After Russia’s full-scale invasion of Ukraine in 2022, NATO allies agreed that 2% of GDP should be the minimum they spend on their military budgets. But NATO’s new plans for defending its own territory against outside attack require investment of at least 3%. Spain agreed to those plans in 2023.

The 5% goal is made up of two parts. The allies would agree to hike pure defense spending to 3.5% of GDP. A further 1.5% would go to upgrade roads, bridges, ports and airfields so that armies can better deploy, and to prepare societies for future attacks.

Mathematically, 3.5 plus 1.5 equals Trump’s 5%. But a lot is hiding behind the figures and details of what kinds of things can be included remain cloudy.

Countries closest to Russia, Belarus and Ukraine have all agreed to the target, as well as nearby Germany, Norway, Sweden and the Netherlands, which is hosting the June 24-25 summit.

The Netherlands estimates that NATO’s defense plans would force it to dedicate at least 3.5% to core defense spending. That means finding an additional 16 billion to 19 billion euros ($18 billion to $22 billion).

Supplying arms and ammunition to Ukraine, which Spain does, will also be included as core defense spending.

NATO estimates that the U.S. spent around 3.2% of GDP on defense last year.

Dual use, making warfighting possible

The additional 1.5% spending basket is murkier. Rutte and many members argue that infrastructure used to deploy armies to the front must be included, as well as building up defense industries and preparing citizens for possible attacks.

“If a tank is not able to cross a bridge. If our societies are not prepared in case war breaks out for a whole of society approach. If we are not able to really develop the defense industrial base, then the 3.5% is great but you cannot really defend yourselves,” Rutte said this month.

Spain wanted climate change spending included, but that proposal was rejected. Cyber-security and counter-hybrid warfare investment should also make the cut. Yet with all the conjecture about what might be included, it’s difficult to see how Rutte arrived at this 1.5% figure.

The when, the how, and a cunning plan

It’s not enough to agree to spend more money. Many allies haven’t yet hit the 2% target, although most will this year, and they had a decade to get there. So an incentive is required.

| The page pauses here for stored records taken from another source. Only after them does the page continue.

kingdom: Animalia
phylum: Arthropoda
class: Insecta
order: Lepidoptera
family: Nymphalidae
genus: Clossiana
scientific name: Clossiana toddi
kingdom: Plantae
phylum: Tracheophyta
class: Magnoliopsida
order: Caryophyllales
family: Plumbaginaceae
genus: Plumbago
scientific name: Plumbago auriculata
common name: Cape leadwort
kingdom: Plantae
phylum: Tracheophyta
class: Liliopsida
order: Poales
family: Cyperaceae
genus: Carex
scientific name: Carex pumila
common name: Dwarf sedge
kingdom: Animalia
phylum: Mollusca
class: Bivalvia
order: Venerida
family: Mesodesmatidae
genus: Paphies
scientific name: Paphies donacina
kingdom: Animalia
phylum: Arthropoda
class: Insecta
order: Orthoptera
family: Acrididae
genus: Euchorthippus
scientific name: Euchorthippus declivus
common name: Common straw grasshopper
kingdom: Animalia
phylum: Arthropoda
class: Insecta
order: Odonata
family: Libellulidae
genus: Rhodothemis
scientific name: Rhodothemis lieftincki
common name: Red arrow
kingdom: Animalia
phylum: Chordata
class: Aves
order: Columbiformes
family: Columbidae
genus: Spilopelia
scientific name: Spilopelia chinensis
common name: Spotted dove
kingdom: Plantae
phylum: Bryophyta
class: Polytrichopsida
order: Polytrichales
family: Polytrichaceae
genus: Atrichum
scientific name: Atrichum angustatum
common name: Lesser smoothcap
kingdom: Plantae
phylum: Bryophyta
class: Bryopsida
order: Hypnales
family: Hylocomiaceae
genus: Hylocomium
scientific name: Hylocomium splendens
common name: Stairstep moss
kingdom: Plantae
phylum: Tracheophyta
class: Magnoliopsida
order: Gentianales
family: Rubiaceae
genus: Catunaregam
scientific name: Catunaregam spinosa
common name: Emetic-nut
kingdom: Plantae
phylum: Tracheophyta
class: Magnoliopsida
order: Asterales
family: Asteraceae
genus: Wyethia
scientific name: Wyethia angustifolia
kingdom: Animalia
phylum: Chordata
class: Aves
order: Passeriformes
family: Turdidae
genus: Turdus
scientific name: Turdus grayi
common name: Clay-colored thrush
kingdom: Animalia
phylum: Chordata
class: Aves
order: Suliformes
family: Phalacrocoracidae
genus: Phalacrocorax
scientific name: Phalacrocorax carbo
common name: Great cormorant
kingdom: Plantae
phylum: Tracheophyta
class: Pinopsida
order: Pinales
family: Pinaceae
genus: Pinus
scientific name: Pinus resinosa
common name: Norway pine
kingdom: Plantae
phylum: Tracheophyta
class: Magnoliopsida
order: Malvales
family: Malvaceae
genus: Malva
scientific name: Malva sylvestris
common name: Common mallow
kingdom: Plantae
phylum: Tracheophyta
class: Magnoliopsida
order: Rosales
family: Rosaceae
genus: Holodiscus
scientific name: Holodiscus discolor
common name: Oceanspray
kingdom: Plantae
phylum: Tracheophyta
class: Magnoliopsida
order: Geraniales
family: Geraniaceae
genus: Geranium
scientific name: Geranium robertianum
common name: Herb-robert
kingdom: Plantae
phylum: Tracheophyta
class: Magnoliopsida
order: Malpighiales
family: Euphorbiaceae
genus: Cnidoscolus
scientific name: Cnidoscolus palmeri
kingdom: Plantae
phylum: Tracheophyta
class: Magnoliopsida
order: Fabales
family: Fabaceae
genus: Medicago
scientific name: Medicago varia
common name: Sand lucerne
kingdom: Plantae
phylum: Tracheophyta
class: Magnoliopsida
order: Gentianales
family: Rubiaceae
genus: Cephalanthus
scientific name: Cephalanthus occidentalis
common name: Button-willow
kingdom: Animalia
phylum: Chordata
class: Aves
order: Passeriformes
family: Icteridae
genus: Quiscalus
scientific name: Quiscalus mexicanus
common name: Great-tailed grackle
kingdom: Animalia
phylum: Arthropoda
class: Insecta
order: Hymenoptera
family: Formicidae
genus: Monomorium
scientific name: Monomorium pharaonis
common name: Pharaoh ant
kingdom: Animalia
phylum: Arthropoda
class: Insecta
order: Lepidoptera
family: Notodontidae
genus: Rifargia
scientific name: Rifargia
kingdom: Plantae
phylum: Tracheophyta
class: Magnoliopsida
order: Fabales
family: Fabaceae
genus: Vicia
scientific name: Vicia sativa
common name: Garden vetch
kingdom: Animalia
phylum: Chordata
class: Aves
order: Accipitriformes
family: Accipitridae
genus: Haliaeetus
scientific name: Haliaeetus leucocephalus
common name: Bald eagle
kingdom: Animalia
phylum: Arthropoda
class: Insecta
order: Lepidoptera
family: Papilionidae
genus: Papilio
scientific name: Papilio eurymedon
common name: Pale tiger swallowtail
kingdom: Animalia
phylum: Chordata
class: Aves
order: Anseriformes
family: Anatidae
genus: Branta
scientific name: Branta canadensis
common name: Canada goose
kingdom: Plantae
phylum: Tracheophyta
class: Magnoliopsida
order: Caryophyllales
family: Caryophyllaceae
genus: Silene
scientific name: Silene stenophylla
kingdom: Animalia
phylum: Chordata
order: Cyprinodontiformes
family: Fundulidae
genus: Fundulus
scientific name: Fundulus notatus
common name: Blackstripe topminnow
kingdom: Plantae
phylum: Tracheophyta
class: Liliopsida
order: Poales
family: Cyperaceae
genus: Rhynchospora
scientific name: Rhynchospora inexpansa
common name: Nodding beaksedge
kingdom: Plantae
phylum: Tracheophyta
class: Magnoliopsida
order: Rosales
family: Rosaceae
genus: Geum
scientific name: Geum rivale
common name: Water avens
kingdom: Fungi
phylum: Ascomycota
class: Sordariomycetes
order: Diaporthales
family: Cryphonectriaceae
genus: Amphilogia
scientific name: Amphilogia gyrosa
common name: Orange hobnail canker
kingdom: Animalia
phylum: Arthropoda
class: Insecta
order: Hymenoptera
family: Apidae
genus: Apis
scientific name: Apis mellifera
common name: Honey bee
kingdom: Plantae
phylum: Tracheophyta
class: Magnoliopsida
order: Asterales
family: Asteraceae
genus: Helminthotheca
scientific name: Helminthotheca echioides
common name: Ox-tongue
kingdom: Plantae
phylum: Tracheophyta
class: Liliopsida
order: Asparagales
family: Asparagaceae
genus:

The date of 2032 has been floated as a deadline. That’s far shorter than previous NATO targets, but military planners estimate that Russian forces could be capable of launching an attack on an ally within 5-10 years.

The U.S. insists that it cannot be an open-ended pledge, and that a decade is too long. Still, Italy says it wants 10 years to hit the 5% target.

Another issue is how fast spending should be ramped up. “I have a cunning plan for that,” Rutte said. He wants the allies to submit annual plans that lay out how much they intend to increase spending by.

The reasons for the spending hike

For Europe, Russia’s war on Ukraine poses an existential threat. A major rise in sabotage, cyberattacks and GPS jamming incidents is blamed on Moscow. European leaders are girding their citizens for the possibility of more.

The United States also insists that China poses a threat. But for European people to back a hike in national defense spending, their governments require acknowledgement that the Kremlin remains NATO’s biggest security challenge.

The billions required for security will be raised by taxes, going into debt, or shuffling money from other budgets. But it won’t be easy for many, as Spain has shown.

On top of that, Trump has made things economically tougher by launching a global tariff war — ostensibly for U.S. national security reasons — something America’s allies find hard to fathom.